Activity |
In the entries below, find the line containing "-272,7 +272,7 @@". Write out that line and all lines after it, exactly, and nothing else.

Collected data |
<<<<
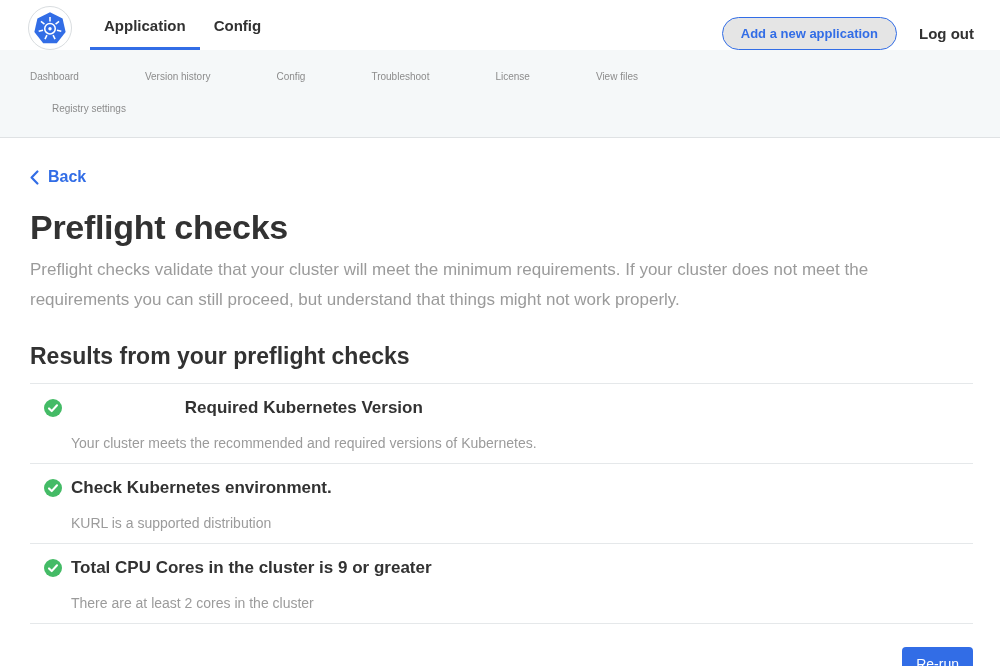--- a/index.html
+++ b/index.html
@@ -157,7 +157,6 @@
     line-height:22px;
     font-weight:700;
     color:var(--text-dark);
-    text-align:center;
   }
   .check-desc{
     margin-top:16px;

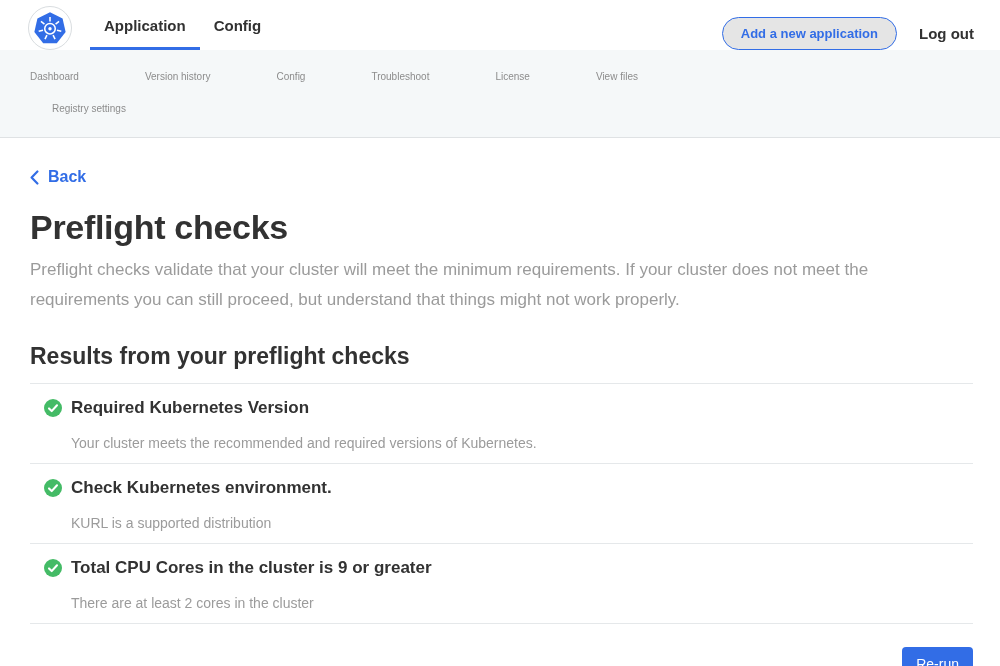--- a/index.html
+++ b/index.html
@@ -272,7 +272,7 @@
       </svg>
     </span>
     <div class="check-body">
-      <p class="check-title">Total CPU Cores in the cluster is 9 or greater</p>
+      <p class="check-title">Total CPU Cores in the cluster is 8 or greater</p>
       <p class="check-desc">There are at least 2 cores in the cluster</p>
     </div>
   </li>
>>>>
Your response |
@@ -272,7 +272,7 @@
       </svg>
     </span>
     <div class="check-body">
-      <p class="check-title">Total CPU Cores in the cluster is 9 or greater</p>
+      <p class="check-title">Total CPU Cores in the cluster is 8 or greater</p>
       <p class="check-desc">There are at least 2 cores in the cluster</p>
     </div>
   </li>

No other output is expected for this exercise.